Polanski non sciupa e non perde niente dell’energia medianica di questa trama diabolica. Della sceneggiatura (come del maiale) non si butta via niente. Nessuna parola, ma nemmeno nessuna immagine è superflua. Le singole prove – come pure l’insieme corale – dei 4 protagonisti ci sono parse assolutamente inattaccabili e ci sembrerebbe ingeneroso privilegiare l’aspetto messo in luce in maniera più forte da uno o più degli attori a scapito degli altri. Kate Winslet, Christoph Waltz, Jodie Foster, John C. Reilly vivono dal di dentro questa sorta d’incubo domestico e ci pare difficile pensare che non ne siano usciti almeno un po’ trasformati.
Alla fine, Carnage è un film nichilista o forse una tragedia? Né l’uno, né l’altra a nostro avviso.
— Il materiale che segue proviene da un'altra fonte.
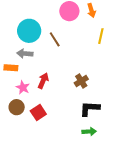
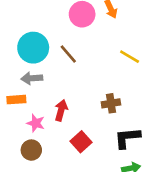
yellow line: (101, 36) -> (130, 57), moved, turned -63
brown cross: (81, 81) -> (111, 103), turned 32
red square: (38, 112) -> (81, 142), moved

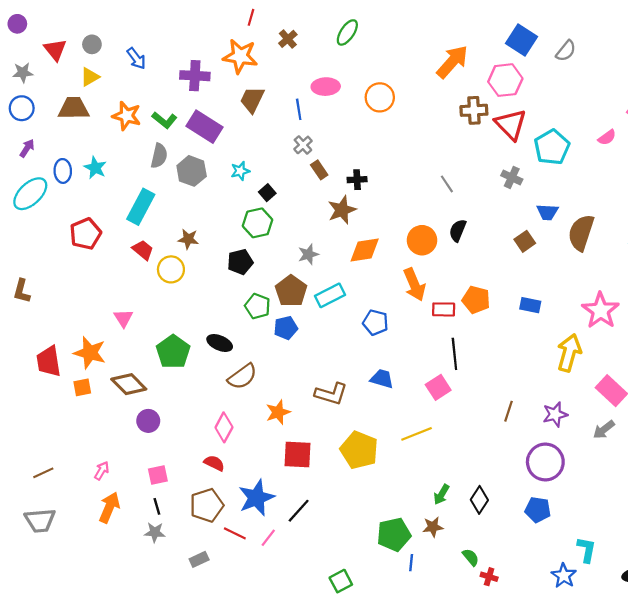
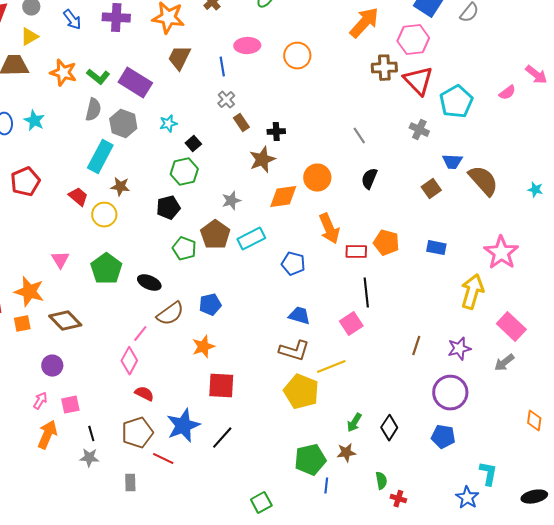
purple cross: (195, 76) -> (116, 18), moved
cyan rectangle: (141, 207) -> (100, 157), moved
brown semicircle: (581, 233) -> (483, 181), turned 120
orange circle: (422, 240) -> (317, 178), moved
blue pentagon: (286, 328) -> (210, 305), moved
green pentagon: (173, 352) -> (106, 269), moved
brown L-shape: (331, 394) -> (294, 351), moved
purple circle: (148, 421) -> (52, 366), moved
pink diamond: (224, 427) -> (129, 361), moved
yellow pentagon: (359, 450) -> (301, 392), moved
pink square: (158, 475) -> (70, 405), moved
pink line: (268, 538) -> (140, 334), moved
green semicircle: (471, 557) -> (381, 481), turned 30
gray rectangle: (199, 559) -> (130, 483), turned -66

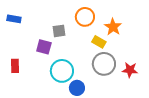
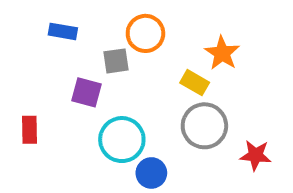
orange circle: (85, 17) -> (145, 33), moved
blue rectangle: (14, 19) -> (63, 31), moved
red star: (130, 70) -> (256, 155), moved

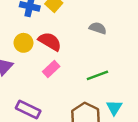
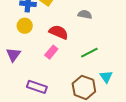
red semicircle: (50, 41) -> (59, 32), moved
yellow circle: (23, 43) -> (25, 26), moved

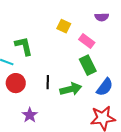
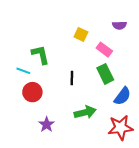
black line: (48, 82) -> (72, 78), moved
green arrow: (71, 89) -> (85, 112), moved

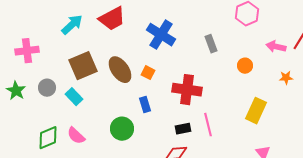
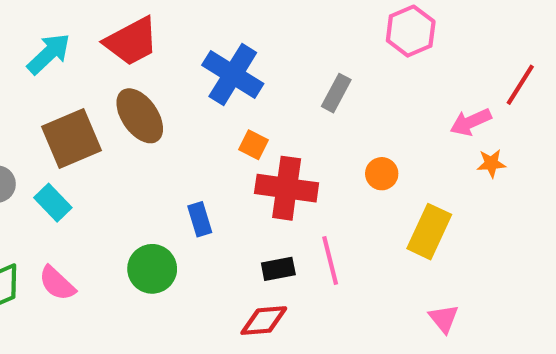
gray rectangle: (211, 44) -> (336, 93), turned 48
pink arrow: (276, 47) -> (471, 122), moved, turned -36
orange circle: (245, 66) -> (382, 174), moved
brown ellipse: (120, 70) -> (140, 116), moved
orange square: (148, 73) -> (253, 145), moved

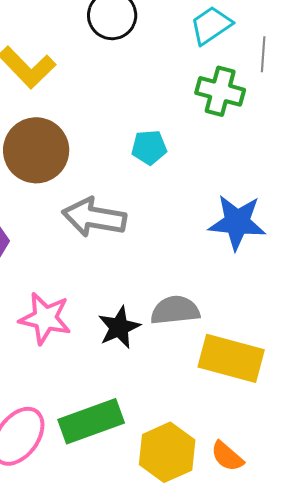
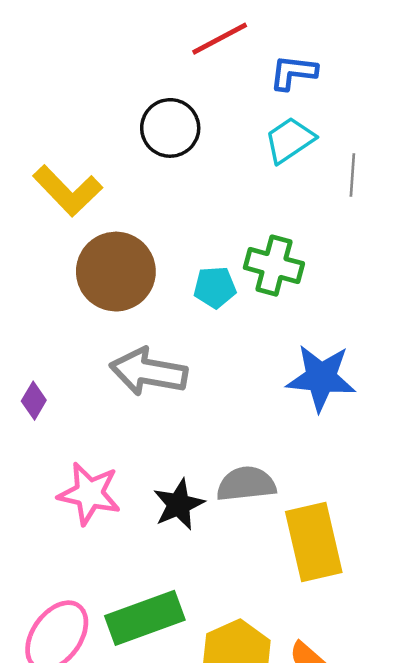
green cross: (220, 91) -> (274, 266), moved
brown circle: (36, 150) -> (116, 272), moved
yellow rectangle: (231, 358) -> (314, 542), turned 62

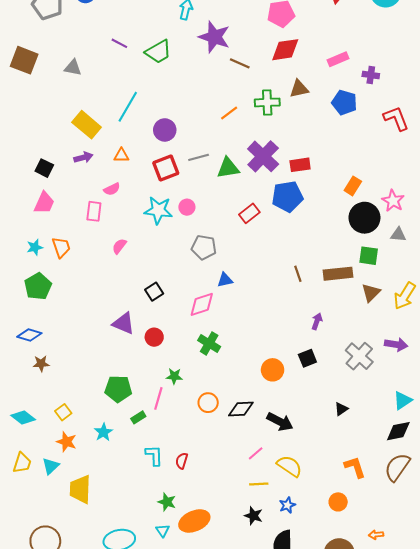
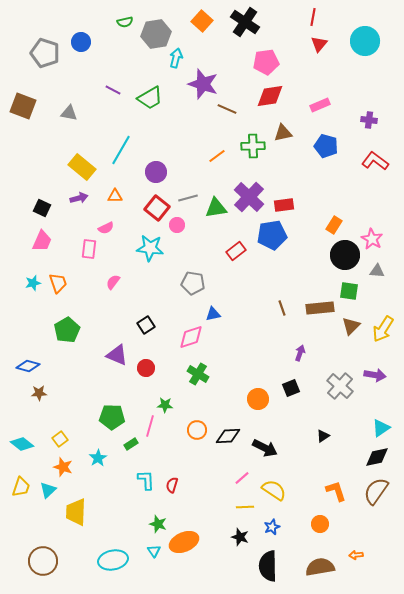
purple cross: (371, 75) -> (369, 120), moved
red L-shape: (396, 118) -> (375, 161), turned -32
red square: (166, 168) -> (157, 208), turned -30
pink circle: (187, 207) -> (177, 225), moved
green pentagon: (38, 286) -> (67, 330), moved

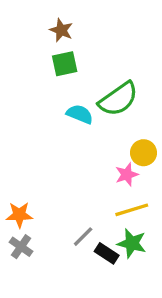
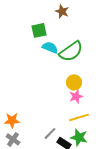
brown star: (61, 30) -> (62, 11), moved
cyan semicircle: (80, 114) -> (50, 47), moved
yellow circle: (144, 153) -> (74, 82), moved

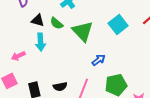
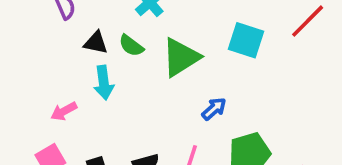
cyan square: (118, 25) -> (246, 40), turned -30
green triangle: (83, 31) -> (181, 57), turned 45

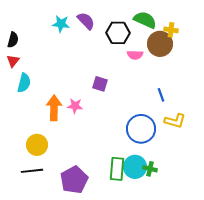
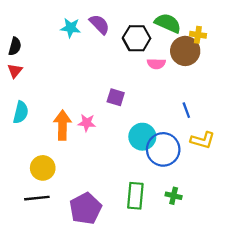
cyan semicircle: (24, 83) -> (21, 112), moved
cyan circle: (135, 167) -> (142, 137), moved

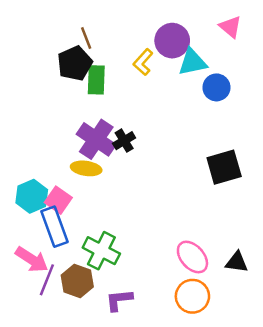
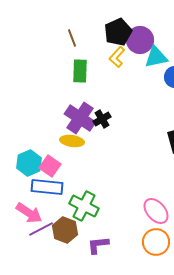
black pentagon: (75, 63) -> (118, 32), moved
blue rectangle: (54, 227) -> (47, 187), turned -64
purple line: (47, 280) -> (41, 229), turned 40

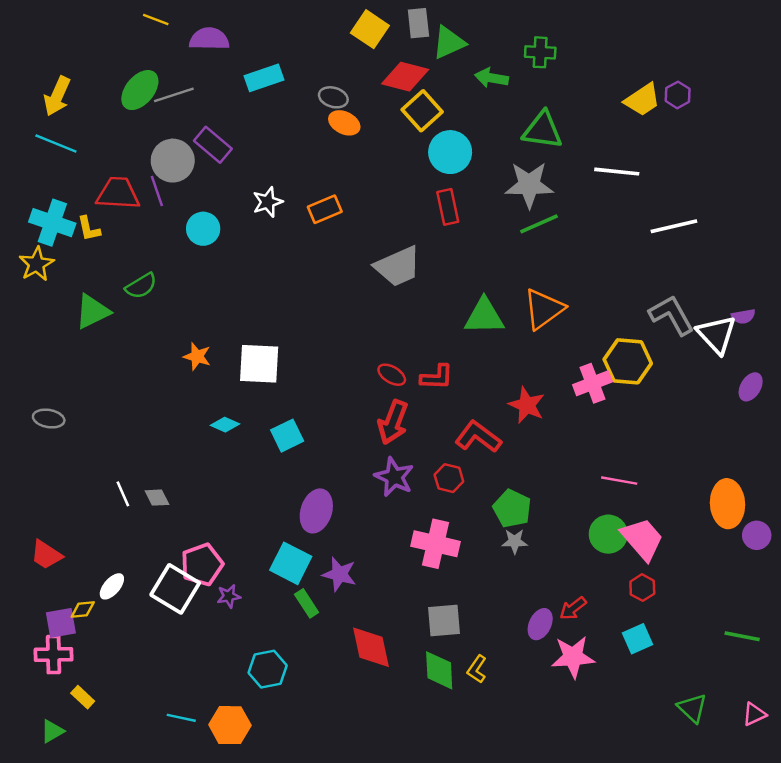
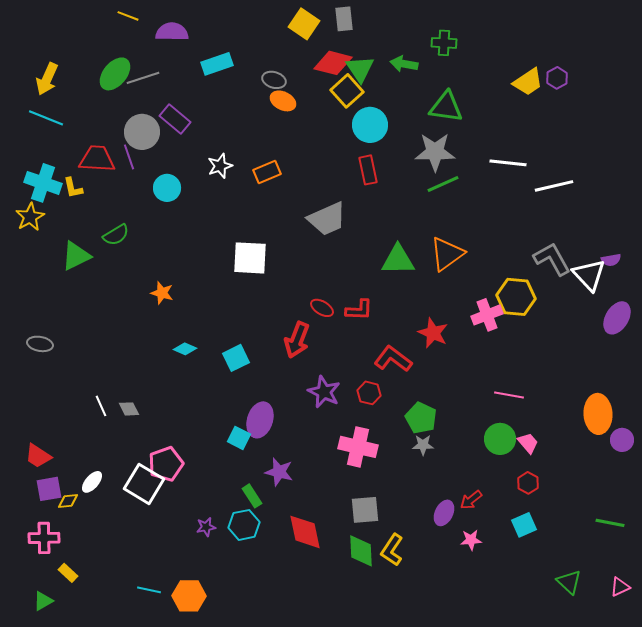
green triangle: (449, 43) -> (360, 69), moved, turned -40
white line: (617, 172) -> (508, 163), moved
white square: (259, 364) -> (250, 258), moved
purple ellipse: (751, 387) -> (617, 318), size x1.4
red arrow: (393, 422) -> (297, 340), moved
pink trapezoid: (642, 539) -> (528, 443), size x0.6
cyan square: (291, 563) -> (239, 438), moved, size x0.7
purple star: (229, 596) -> (206, 527), moved
purple square: (61, 623) -> (49, 489), moved
pink star: (573, 657) -> (471, 540), size x0.6
cyan hexagon: (268, 669) -> (244, 525), moved
yellow L-shape: (477, 669) -> (392, 550), size x1.4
Lo sguardo del regista è sì di mefistofelico distacco dalle false meschinerie con cui l’uomo si crea certezze artificiali per la propria sopravvivenza, però, nella scena conclusiva, sembra più volersi fare beffe dell’uomo. ‘L’oggetto del contendere’ viaggia per conto suo a prescindere dalla guerra che gli si è scatenata attorno e persino il mondo animale più fragile sopravvive agevolmente lontano dalla ‘carneficina’ che l’uomo sembrerebbe non riuscire ad evitare. Come dire che l’essere umano non fa che accampare pretesti per prevaricare gli altri e si rivela incapace di una visuale ad ampio spettro.